Though he predicts that the world’s nations won’t act to slow climate change in time to avoid disaster, Australian sustainability consultant Paul Gilding seems like a pretty cheery guy.
“Despite the evidence and the straightforward logic of the crisis being here now, or at least soon, denial is still the dominant response,” writes Gilding in his new book, The Great Disruption: Why the Climate Crisis Will Bring On the End of Shopping and the Birth of a New World. “We won’t change at scale until the crisis is full-blown and undeniable, until the wind really kicks up speed.”
But eco-catastrophe is not eco-Armageddon. And even though Gilding predicts that we’ll wait until it’s very late, he doesn’t think it will really be too late.
Of course, things will be tough. Gilding compares the Great Disruption that started with the banking crisis of 2008 to James Howard Kunstler’s Long Emergency, an extended period of resource wars with refugees, nationalism and fear. But this period of peril will also have its upside and will “ultimately take human society to a higher evolutionary state, where we will address centuries-old challenges left over from our lower-order animal state — like poverty, consumerism, and conflict.”
Are we finished?
Recent history has given us ample reason to believe with Gilding that society will probably remain in denial about climate until something really bad happens. And recognizing that, I’m grateful for Gilding’s hopefulness:
Feeling despair and a sense of futility is not just an emotional response driven by personality type. According to some seriously wise and highly informed people [such as James Lovelock in the Vanishing Face of Gaia: A Final Warning or Clive Hamilton in Requiem for a Species], it is a rational conclusion, drawing on human history and the scientific evidence.
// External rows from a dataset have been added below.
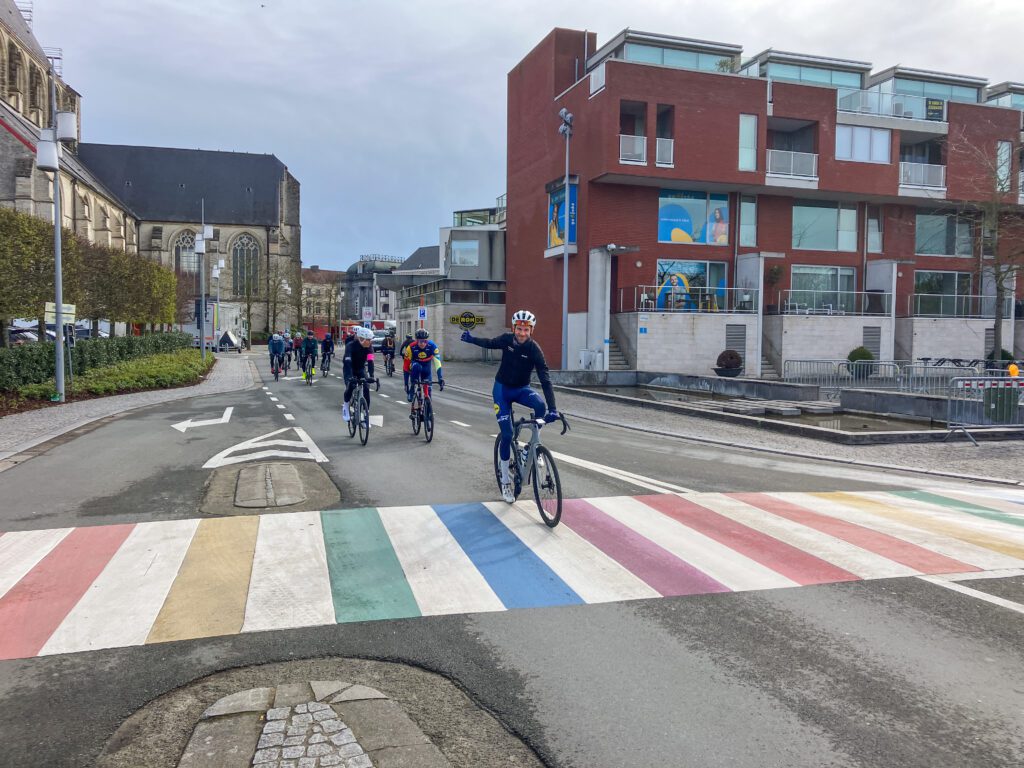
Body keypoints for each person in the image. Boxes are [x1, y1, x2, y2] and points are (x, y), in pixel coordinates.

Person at [461, 309, 559, 503]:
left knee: (540, 407)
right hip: (502, 391)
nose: (522, 333)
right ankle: (505, 481)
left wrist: (553, 408)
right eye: (519, 329)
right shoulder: (507, 340)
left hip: (522, 389)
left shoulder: (534, 350)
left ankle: (530, 447)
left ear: (531, 330)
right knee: (507, 435)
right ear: (514, 328)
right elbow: (489, 343)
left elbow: (545, 379)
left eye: (526, 329)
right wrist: (472, 339)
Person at [405, 330, 444, 416]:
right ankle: (413, 388)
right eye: (420, 341)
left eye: (424, 341)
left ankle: (428, 414)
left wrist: (440, 378)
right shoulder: (411, 347)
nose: (422, 343)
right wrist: (406, 384)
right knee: (417, 366)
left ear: (427, 340)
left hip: (426, 370)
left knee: (428, 393)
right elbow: (406, 367)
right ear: (416, 340)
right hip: (415, 367)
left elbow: (437, 363)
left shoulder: (432, 346)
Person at [342, 326, 376, 422]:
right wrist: (349, 377)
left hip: (360, 368)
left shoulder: (369, 348)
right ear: (361, 339)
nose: (370, 342)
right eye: (368, 340)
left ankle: (366, 414)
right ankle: (346, 406)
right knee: (351, 385)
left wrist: (371, 376)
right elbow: (348, 361)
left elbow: (370, 362)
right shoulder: (350, 346)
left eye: (370, 340)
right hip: (349, 368)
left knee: (366, 387)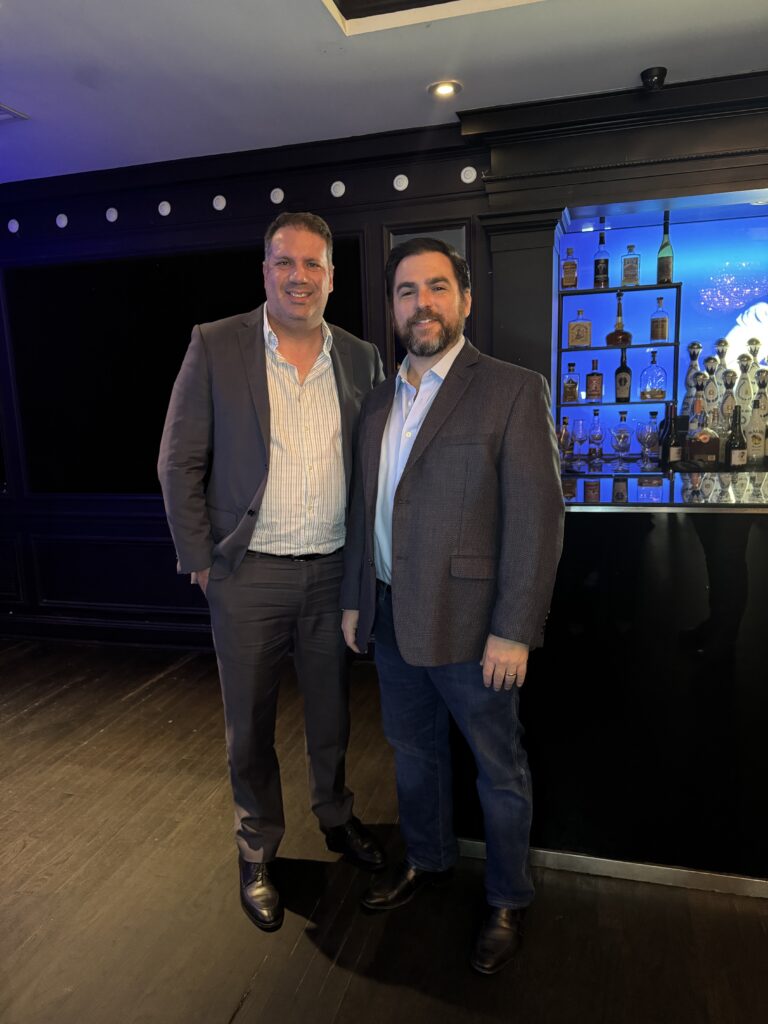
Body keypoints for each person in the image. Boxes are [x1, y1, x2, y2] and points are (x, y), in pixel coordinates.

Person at [340, 237, 564, 974]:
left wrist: (514, 629)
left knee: (498, 769)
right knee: (412, 757)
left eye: (437, 287)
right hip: (390, 617)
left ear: (465, 299)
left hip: (476, 630)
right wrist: (355, 600)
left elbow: (537, 521)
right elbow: (365, 508)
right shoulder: (377, 401)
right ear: (392, 307)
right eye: (407, 291)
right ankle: (428, 860)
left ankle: (508, 897)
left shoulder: (511, 390)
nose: (422, 303)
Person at [158, 212, 386, 933]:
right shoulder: (215, 344)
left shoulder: (362, 359)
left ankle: (335, 815)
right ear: (264, 272)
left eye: (313, 264)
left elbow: (374, 472)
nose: (298, 276)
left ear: (331, 277)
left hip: (331, 572)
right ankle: (256, 848)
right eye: (284, 262)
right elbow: (177, 461)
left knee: (332, 715)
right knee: (249, 726)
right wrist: (200, 558)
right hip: (247, 576)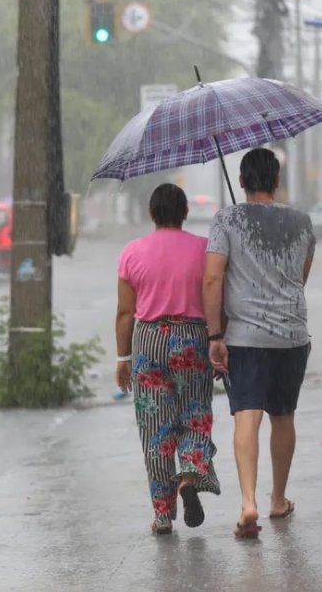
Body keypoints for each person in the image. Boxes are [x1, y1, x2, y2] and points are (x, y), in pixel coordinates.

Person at [202, 148, 315, 539]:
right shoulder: (301, 222)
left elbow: (213, 279)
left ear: (243, 182)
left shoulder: (226, 219)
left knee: (246, 417)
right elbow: (300, 277)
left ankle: (248, 501)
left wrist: (215, 335)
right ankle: (278, 499)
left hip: (245, 339)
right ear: (277, 181)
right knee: (283, 416)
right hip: (291, 335)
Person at [116, 183, 221, 535]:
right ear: (185, 213)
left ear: (151, 213)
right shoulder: (204, 249)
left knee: (155, 430)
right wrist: (219, 342)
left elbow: (124, 313)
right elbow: (216, 297)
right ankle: (188, 478)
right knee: (195, 415)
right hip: (193, 337)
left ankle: (163, 515)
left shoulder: (132, 252)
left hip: (149, 340)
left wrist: (123, 358)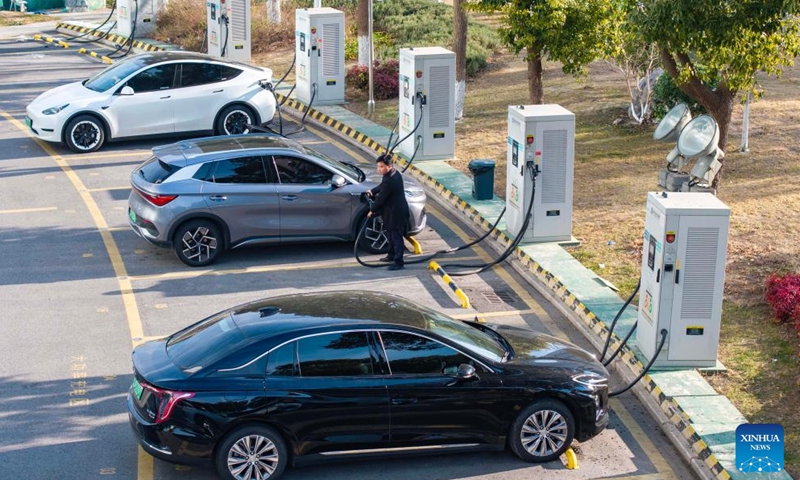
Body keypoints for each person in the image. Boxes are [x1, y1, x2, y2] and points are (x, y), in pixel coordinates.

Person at [367, 154, 410, 271]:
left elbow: (381, 198)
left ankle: (399, 262)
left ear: (389, 166)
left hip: (396, 213)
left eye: (381, 166)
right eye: (378, 166)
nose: (379, 169)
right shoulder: (392, 174)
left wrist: (372, 210)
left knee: (396, 238)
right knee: (390, 235)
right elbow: (382, 186)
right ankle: (391, 255)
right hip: (392, 212)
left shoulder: (391, 180)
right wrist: (372, 191)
While I have absolutely been in that space, I have now come out of it, and I think they are wrong.
Gilding’s solution, the end of economic growth, seems the only real approach out there to deal with both climate change and peak oil, which to his credit, Gilding doesn’t gloss over like so many writers on climate.
Easier said than done to change course after two centuries of expansion, but Gilding thinks attitudes will change quickly and denial will disappear at the zero hour.
And a small businessperson will lead them
What gives me pause is that Gilding’s solutions section sounds a lot like what you’d hear at a software industry confab from a high-priced sustainability consultant, which is what Gilding became after he left Greenpeace. Unlike Kunstler, who sees a near total collapse of industrial civilization where Asian pirates ravage the US West Coast, Gilding’s Great Disruption is not quite as, well, disruptive.
Instead, Gilding imagines the coming tribulation as a boom for innovation, a chance for the right kind of techy entrepreneur to make a killing in business. In this, he’s not that different from sustainability business boosters like Amory Lovins or Bill McDonough. And like such techno-optimists, I wonder if Gilding has sufficiently considered the threat to technology, manufacturing and computerization — not to mention global trade — represented by peak oil and energy depletion in general.
As to the “end of shopping,” which is what attracted me to Gilding’s book in the first place, let’s just say, with apologies to Mark Twain, that reports of shopping’s demise in Gilding’s book have been greatly exaggerated.
Sure, Gilding wants us to get over recreational shopping and extreme consumerism. But somebody’s got to be the market for all the hot new technology from his clients.